Goal / OKR tracking: Weekly conversation with cross-functional partners to determine progress, roadblocks, and escalations required to make progress towards delivering on goals.
Product Prioritization: Bi-weekly conversation with team + cross-functional partners to determine what new ideas are prioritized for the teams to focus on
People conversations: These are recurring 1:1 or team conversations to assist, coach, unblock, and align. These include one-on-one conversations with your direct reports, a subset of your cross-functional partners, your team meeting with all of your directs, and a team meeting with all cross-functional partners.
Product Reviews: These are user problem and/or solution discussions on problems your teams are solving. I recommend having a sign-up sheet for teams to sign up in advance and have them send out a pre-read 24 hours in advance to ensure a meaningful discussion.
Grow the business (GTB)
GTB consists of conversations that go beyond your immediate teams and help you understand the connective tissue with partner teams, to make angle changes possible over the short and long term.
Extended cross-functional syncs: These include conversations with finance, business development, marketing, PR, HR, and more. Each of these could be on a separate cadence but are critical conversations for leaders to understand and inform these partners about upcoming milestones, risks, and dependencies.
Strategy reviews: These are strategic discussions on new and/or revised strategies aimed at finding angle-changing opportunities to serve the company mission and exceed expectations on goals. I recommend having a sign-up sheet for this too, such that teams can work backward from a date they have signed up for.
Monthly / Quarterly Business Review: These reviews are deep dives into all aspects of the business with your senior leadership team—strategy, goals, progress, risks, new ideas, and a list of burning questions to get their input on.
Communicate
The most critical aspect of a leader’s role is to communicate frequently, concisely, and consistently.
Organization communications: These are frequent (weekly or biweekly) and aimed at communicating the highlights, progress, and risks the organization has seen since the last update. Each of these topics should include a maximum of 3 bullets to ensure that the overall update is at most half a page long. This is a carefully crafted note that the leader sends to senior leadership as well as the entire organization.

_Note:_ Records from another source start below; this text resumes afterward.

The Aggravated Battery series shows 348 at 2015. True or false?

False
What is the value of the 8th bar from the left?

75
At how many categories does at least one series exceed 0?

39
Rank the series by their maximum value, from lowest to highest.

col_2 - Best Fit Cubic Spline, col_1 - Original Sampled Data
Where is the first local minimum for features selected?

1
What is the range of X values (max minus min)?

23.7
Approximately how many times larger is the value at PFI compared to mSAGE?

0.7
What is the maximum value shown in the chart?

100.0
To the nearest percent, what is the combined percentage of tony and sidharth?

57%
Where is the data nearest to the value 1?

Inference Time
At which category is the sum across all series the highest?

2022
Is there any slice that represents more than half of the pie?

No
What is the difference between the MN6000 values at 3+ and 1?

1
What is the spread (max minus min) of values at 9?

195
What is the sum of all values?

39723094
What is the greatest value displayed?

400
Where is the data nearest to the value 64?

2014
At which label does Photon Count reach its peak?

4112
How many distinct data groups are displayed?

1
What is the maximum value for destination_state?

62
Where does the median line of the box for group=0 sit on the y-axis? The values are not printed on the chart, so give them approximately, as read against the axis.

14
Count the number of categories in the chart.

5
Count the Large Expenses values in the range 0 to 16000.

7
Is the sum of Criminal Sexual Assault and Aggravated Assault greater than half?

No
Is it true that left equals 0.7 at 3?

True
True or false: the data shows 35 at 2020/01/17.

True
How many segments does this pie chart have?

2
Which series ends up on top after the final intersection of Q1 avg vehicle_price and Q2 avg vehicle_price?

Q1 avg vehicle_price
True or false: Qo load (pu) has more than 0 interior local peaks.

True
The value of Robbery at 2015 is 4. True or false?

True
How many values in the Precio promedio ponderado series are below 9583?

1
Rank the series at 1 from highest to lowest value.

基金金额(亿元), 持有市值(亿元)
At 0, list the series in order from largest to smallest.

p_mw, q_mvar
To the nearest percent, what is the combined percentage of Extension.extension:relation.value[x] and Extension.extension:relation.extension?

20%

Project / team-driven communications: For projects with high visibility, the team should send updates to the senior leadership team and the v-team. These updates are sent weekly by the team driving the project.
Leadership communications: This is a monthly consolidated update sent by the leader to the senior leadership team and the organization. This includes progress on goals, notable user outcomes, upcoming milestones, and celebrating people on the team for their achievements.
Targeted communications: As a leader, you are responsible for all aspects of the team: well-being, feedback from customers and employees, employee resources, and more. By partnering with the internal communications team, you can build a cadence of communications targeted to inform, educate, and share with the organization.
As leaders, embracing operational rigor becomes our playbook for building resilience—transforming challenges into opportunities and fortifying our teams for ongoing success. In the symphony of leadership, operational excellence plays a harmonious tune of adaptability, innovation, and enduring strength.